I manage a message based system in which a sequence of unique integer ids will be entirely represented at the end of the day, though they will not necessarily arrive in order.
I am looking for help in finding missing ids in this series using SQL. If my column values are something like the below, how can I find which ids I am missing in this sequence, in this case 6?
The sequence will begin and end at an arbitrary point each day, so min and max would differ upon each run. Coming from a Perl background I through some regex in there.
ids
1
2
3
5
4
7
9
8
10
Help would be much appreciated.
Edit: We run oracle
Edit2: Thanks all. I'll be running through your solutions next week in the office.
Edit3: I settled for the time being on something like the below, with ORIG_ID being the original id column and MY_TABLE being the source table. In looking closer at my data, there are a variety of cases beyond just number data in a string. In some cases there is a prefix or suffix of non-numeric characters. In others, there are dashes or spaces intermixed into the numeric id. Beyond this, ids periodically appear multiple times, so I included distinct.

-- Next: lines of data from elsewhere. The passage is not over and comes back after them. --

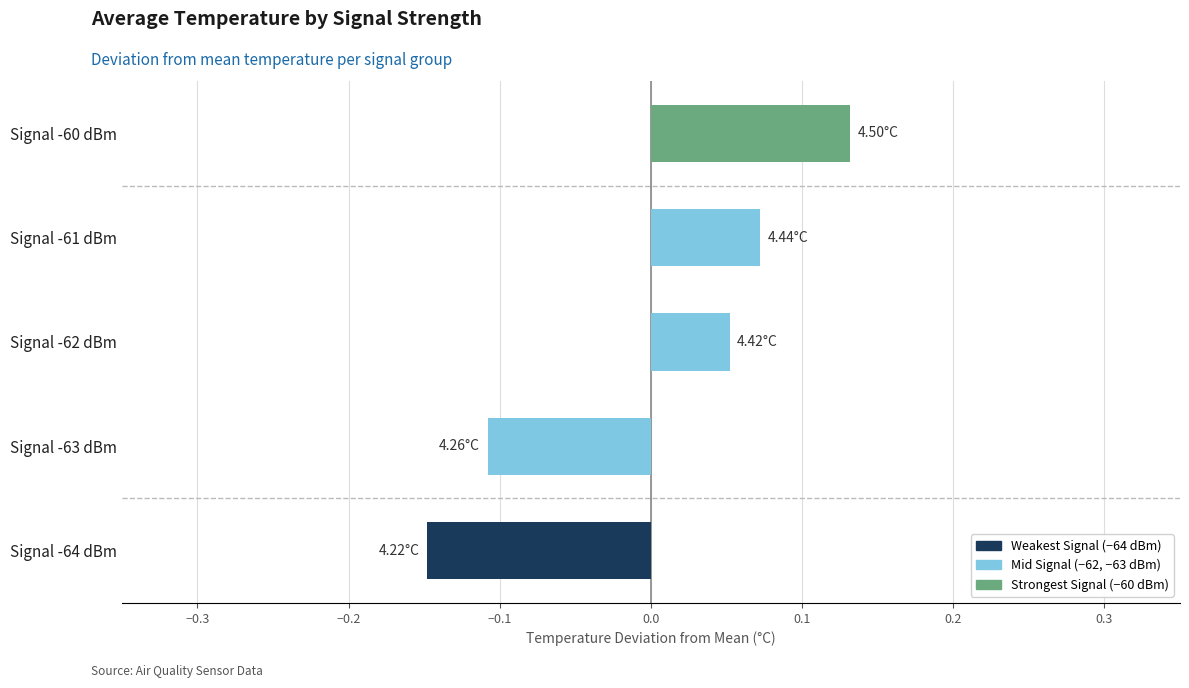

List the labels in order of value, smallest first.

Signal -64 dBm, Signal -63 dBm, Signal -62 dBm, Signal -61 dBm, Signal -60 dBm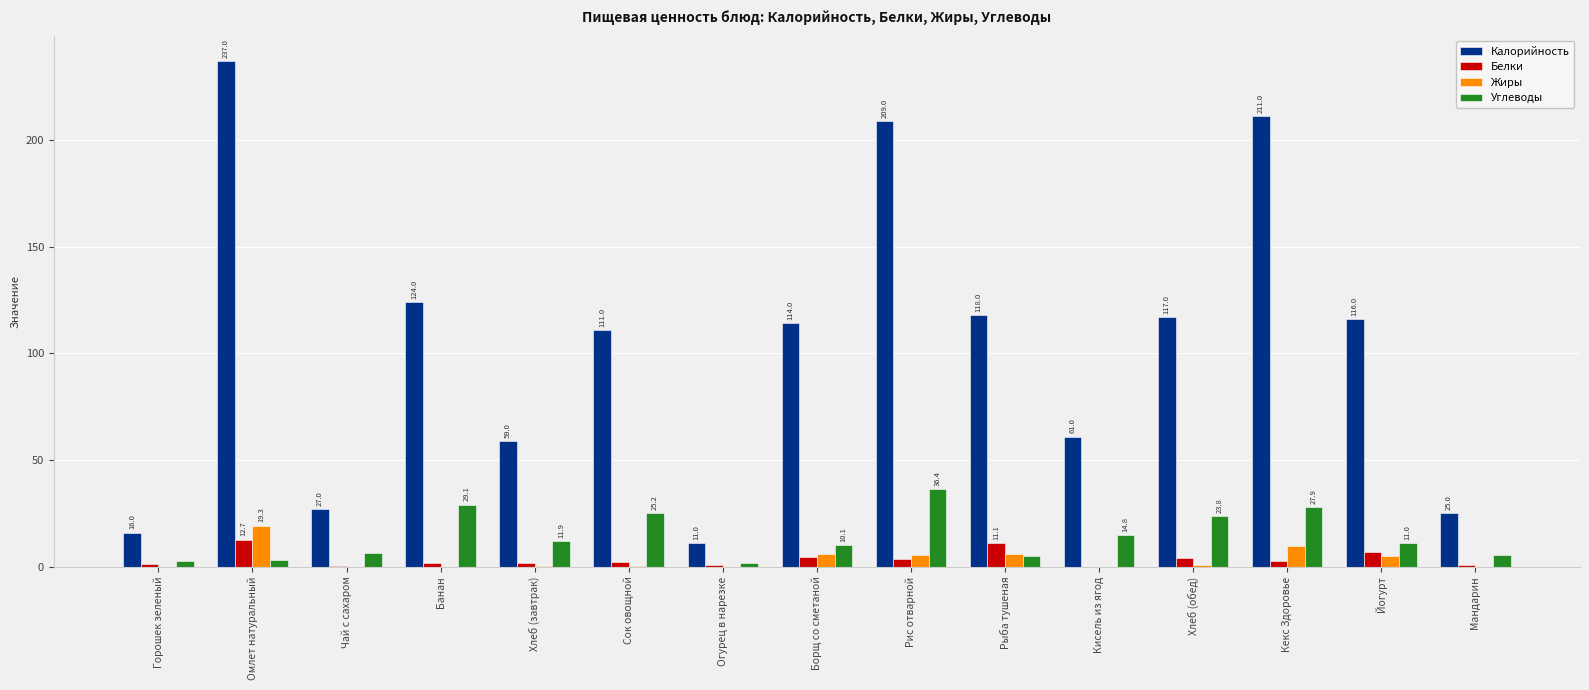

The Калорийность series shows 61.0 at Кисель из ягод. True or false?

True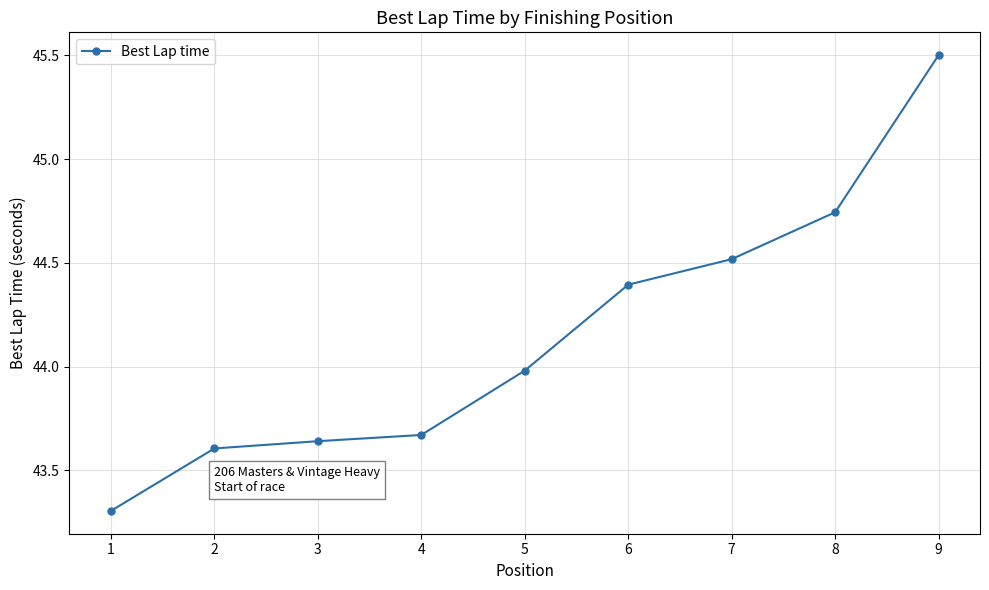

What is the difference between the maximum and minimum values?

2.2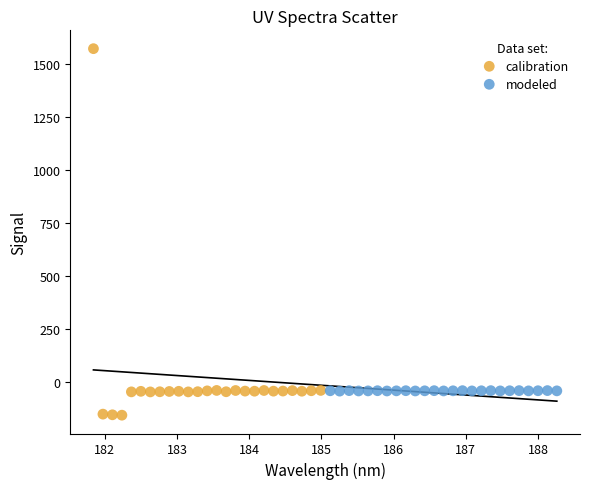

What are all the series names shown in the legend?

calibration, modeled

I would appreciate any further input, specifically in regard to the best route of stripping out non-numeric characters.
SELECT
CASE
WHEN NUMERIC_ID + 1 = NEXT_ID - 1
THEN TO_CHAR( NUMERIC_ID + 1 )
ELSE TO_CHAR( NUMERIC_ID + 1 ) || '-' || TO_CHAR( NEXT_ID - 1 )
END
MISSING_SEQUENCES
FROM
(
SELECT
NUMERIC_ID,
LEAD (NUMERIC_ID, 1, NULL)
OVER
(
ORDER BY
NUMERIC_ID
ASC
)
AS NEXT_ID
FROM
(
SELECT
DISTINCT TO_NUMBER( REGEXP_REPLACE(ORIG_ID,'[^[:digit:]]','') )
AS NUMERIC_ID
FROM MY_TABLE
)
) WHERE NEXT_ID != NUMERIC_ID + 1